One of my children feels everyday things at levels of emotional intensity that I hardly ever reach. She grasps and struggles to remember her coping strategies. Almost every day, we have at least one reaction that ends with her sobbing and me bear-hugging her to keep her and others safe. (That I would even write “at least one” is an improvement from last year, when I would write “at least five.”)
My heart hurts for her.
I’ve learned to set up her environment to help her succeed. I’ve read lots of books and tried lots of strategies that have seemed to help. I’ve also tried and discarded suggestions. I’ve visited a few professionals. Her brain has continued to develop and I see progress as she matures. But the world makes her feel big feelings and I can’t make them stop.
I’ve learned a lot along this journey. One of the lessons that has been the hardest to learn and accept is to stop trying to find a magic strategy that fixes everything. I still wrestle with this temptation–if we can just figure out WHAT CAUSES THIS, then I DO XYZ AND IT ALL GOES AWAY.
I like linear thinking and cause-and-effect; I am a CBT-practicing therapist’s dream. But my child can’t communicate about all of the things that influence her responses, and I suspect there are things that mediate her responses that she isn’t aware of. We are diligently working to try to understand them, but it doesn’t mean that we will.
Which means we need to focus on practicing coping skills. Both of us.
Another lesson I have learned is that in order for me to enjoy parenting and communicate love to my child, I need to move beyond a behavioral focus. In the beginning, I tried behavior modification techniques. Over and over again. But I had to pay attention to the fact that when I ignored her as she wailed on the floor, or when I put her in time-out, or even when I used some old-school parenting techniques as a last-ditch effort, the behavior was not becoming extinct and my child’s feelings grew more intense.
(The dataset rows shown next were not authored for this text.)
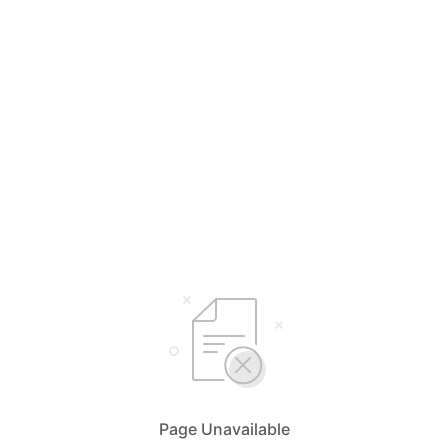
Page Unavailable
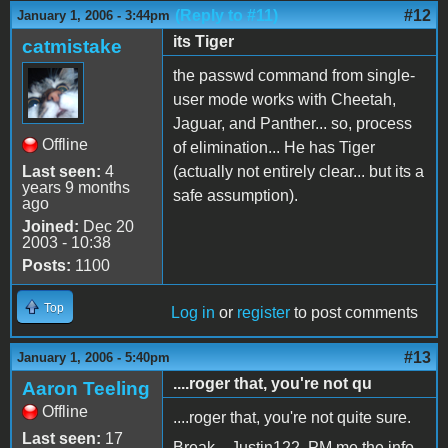
(Reply to #11)
#12
January 1, 2006 - 3:44pm
its Tiger
catmistake
the passwd command from single-
user mode works with Cheetah,
Jaguar, and Panther... so, process
Offline
of elimination... He has Tiger
Last seen:
4
(actually not entirely clear... but its a
years 9 months
safe assumption).
ago
Joined:
Dec 20
2003 - 10:38
Posts:
1100
Top
Log in
or
register
to post comments
#13
January 1, 2006 - 5:40pm
....roger that, you're not qu
Aaron Teeling
Offline
....roger that, you're not quite sure.
Last seen:
17
Break....Justin122, PM me the info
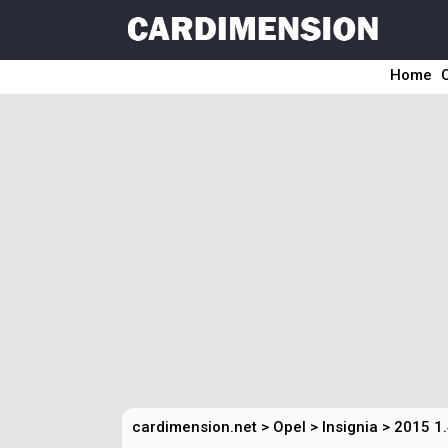
Home
cardimension.net
>
Opel
>
Insignia
>
2015 1.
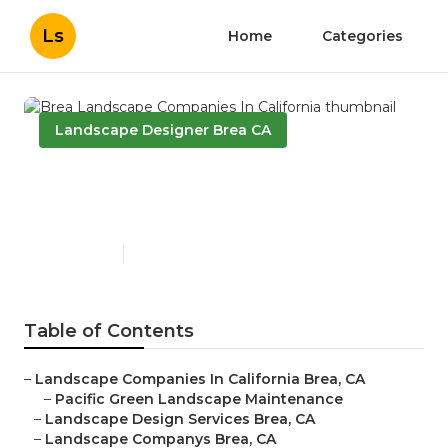
Ls
Home
Categories
Landscape Designer Brea CA
Brea Landscape Companies
In California
Published en
10 min read
Table of Contents
–
Landscape Companies In California Brea, CA
–
Pacific Green Landscape Maintenance
–
Landscape Design Services Brea, CA
–
Landscape Companys Brea, CA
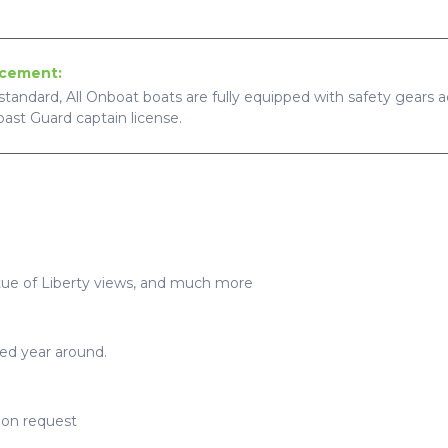
ncement:
standard, All Onboat boats are fully equipped with safety gears ac
Coast Guard captain license.
tue of Liberty views, and much more
ted year around.
upon request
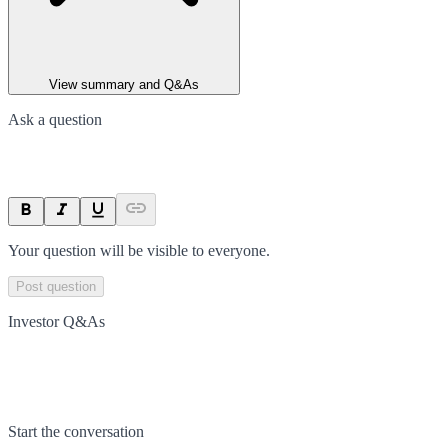
View summary and Q&As
Ask a question
Your question will be visible to everyone.
Post question
Investor Q&As
Start the conversation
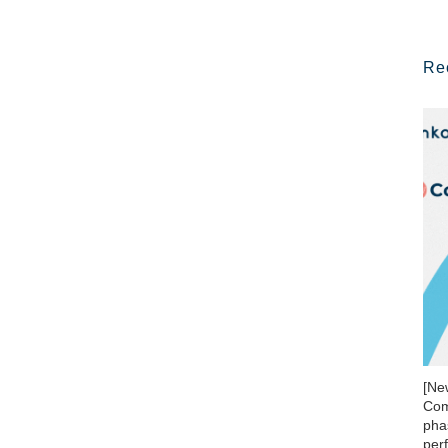
Re
[Ne
Com
phas
per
She didn’t feel bad about her behavior; she felt alone with her feelings.
I have come to believe that my sweet girl didn’t ask to feel such big feelings and isn’t trying to feel them; they’re unpleasant for her, too. So the best way to be her mama isn’t to punish or ignore those feelings out of her; it’s to get down with her and be there as she feels them, and to help coach her in the best way to cope with them.
It doesn’t mean that we never do time-outs, but it means that instead of shoving her in her room wordlessly or with a “WE DO NOT HIT!”, I try to set her up in her room with her bean bag chair, her “bump bump,” her heavy backpack, some books, or her sensory teether and help her make a plan for how she is going to calm down.
It means that I take her away from situations that are too overwhelming for her, but don’t get frustrated at her for being overwhelmed. If she handled her feelings in a non-acceptable way, I usually don’t punish her beyond the logical consequence of being removed from the situation; if she shows remorse, we move on and practice how we could handle the situation better next time.
It means that I resist the urge to view her behaviors as a deficit that need to be stamped out of her and try my hardest to remember that I am dealing with a human being with a heart that I am partially responsible for shaping.
Before every nap and every bedtime, I hold her hand and remind her: you are kind. You are good. You are smart. You are loved. She always begs me to say it again. I think this is telling of how much she wants to be these things and maybe even how far-off she feels from these things sometimes.
Right now my kitchen table is full of flowers. She picked a bouquet for me a few days ago and asked, “did this make you happy, mama?” I told her yes, they did. Two days later, before the first bouquet had even died, she picked me more. Then she made me paper flowers with her babysitter. Each time: “did this make you happy, mama?”
My prayer in parenting right now is that I can focus on the fact that my table is full of flowers from a girl who wants to please me. In the midst of trying to deal with all of HER big emotions, she values MY emotions. What a gift!
When Jesus said “let the little children come to me,” he didn’t set a behavior standard first. It wasn’t “let the children come only when they are good at coping with disappointment, anger, and sadness, and can communicate clearly using I-statements.” He wanted them to come as they were so He could share unconditional love with them.
That is my job as well. And as I stumble through it, imperfectly but with lots of effort, He shares that same unconditional love with me.